1863 : le "Salon des refusés"

Cette année-là, Manet présente au Salon "Le Déjeuner sur l'herbe", aujourd'hui dans les collections du Musée d'Orsay. Le tableau est refusé et quelque 3.000 autres avec lui (sur 6.000 présentés). Devant les protestations, Napoléon III crée un "Salon des refusés". "Nous avons voulu faire une sorte de stratigraphie sur l'état de la peinture en 1863", explique Paul Perrin, un des conservateurs de l'exposition avec Yves Badetz et Marie-Paule Vial.
Le Déjeuner sur l'herbe, 1863, Édouard Manet (Paris, 1832 - Paris 1883) - Huile sur toile 208 x 264 cm Paris, musée d'Orsay

Le Déjeuner sur l'herbe, 1863, Édouard Manet (Paris, 1832 - Paris 1883) - Huile sur toile 208 x 264 cm Paris, musée d'Orsay

© Musée d'Orsay, Dist. RMN-Grand Palais / Patrice Schmidt

Le chef-d'oeuvre de Manet est présenté avec d'autres tableaux proposés la même année, dans l'accrochage serré de l'époque: des nus rococo de Cabanel -Napoléon III lui achète sa "Vénus"-, "La chasse aux faucons" de Fromentin, "un des tableaux les plus commentés", selon Paul Perrin, ou "Les vendanges en Bourgogne" de Charles Daubigny.

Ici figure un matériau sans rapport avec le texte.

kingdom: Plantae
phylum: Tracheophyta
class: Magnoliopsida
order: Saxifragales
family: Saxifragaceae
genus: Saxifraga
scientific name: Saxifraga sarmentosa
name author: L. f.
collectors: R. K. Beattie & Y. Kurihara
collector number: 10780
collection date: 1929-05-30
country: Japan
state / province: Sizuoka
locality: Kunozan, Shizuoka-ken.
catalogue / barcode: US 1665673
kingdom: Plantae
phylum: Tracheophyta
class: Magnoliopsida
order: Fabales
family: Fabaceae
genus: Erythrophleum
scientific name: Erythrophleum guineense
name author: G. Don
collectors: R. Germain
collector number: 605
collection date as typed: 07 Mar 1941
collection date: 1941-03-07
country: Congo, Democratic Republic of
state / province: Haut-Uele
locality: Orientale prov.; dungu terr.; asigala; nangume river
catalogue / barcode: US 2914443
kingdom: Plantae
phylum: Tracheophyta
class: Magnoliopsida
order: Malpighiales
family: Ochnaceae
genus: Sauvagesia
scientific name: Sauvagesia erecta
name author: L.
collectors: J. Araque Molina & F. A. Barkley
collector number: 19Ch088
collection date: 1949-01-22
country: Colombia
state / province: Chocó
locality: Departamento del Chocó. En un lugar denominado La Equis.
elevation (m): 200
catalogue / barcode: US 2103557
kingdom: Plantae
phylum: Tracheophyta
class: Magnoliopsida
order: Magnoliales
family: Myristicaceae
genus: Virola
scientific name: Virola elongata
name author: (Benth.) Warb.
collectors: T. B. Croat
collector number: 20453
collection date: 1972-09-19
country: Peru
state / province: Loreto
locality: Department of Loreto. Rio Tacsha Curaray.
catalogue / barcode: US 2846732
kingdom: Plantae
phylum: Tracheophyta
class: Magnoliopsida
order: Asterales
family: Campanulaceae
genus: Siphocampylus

"Il n'y a pas une mode, il y a des milliers de modes"

Onze millions de personnes visitent l'exposition universelle de 1867, apogée du régime. Paris est en plein travaux, l'opéra est inachevé, seule la façade est debout. "L'expo marque une internationalisation du goût, explique Yves Badetz, toute l'Europe commence à avoir le même goût."

Bénitier de cristal, vases monumentaux de Sèvres montés sur roulement à bille : ces tours de force côtoient un très moderne fauteuil de Thonet, préfiguration du design. "Sous le Second Empire, toutes les possibilités s'ouvrent au goût, il n'y a pas une mode, il y a des milliers de modes", souligne Yves Badetz.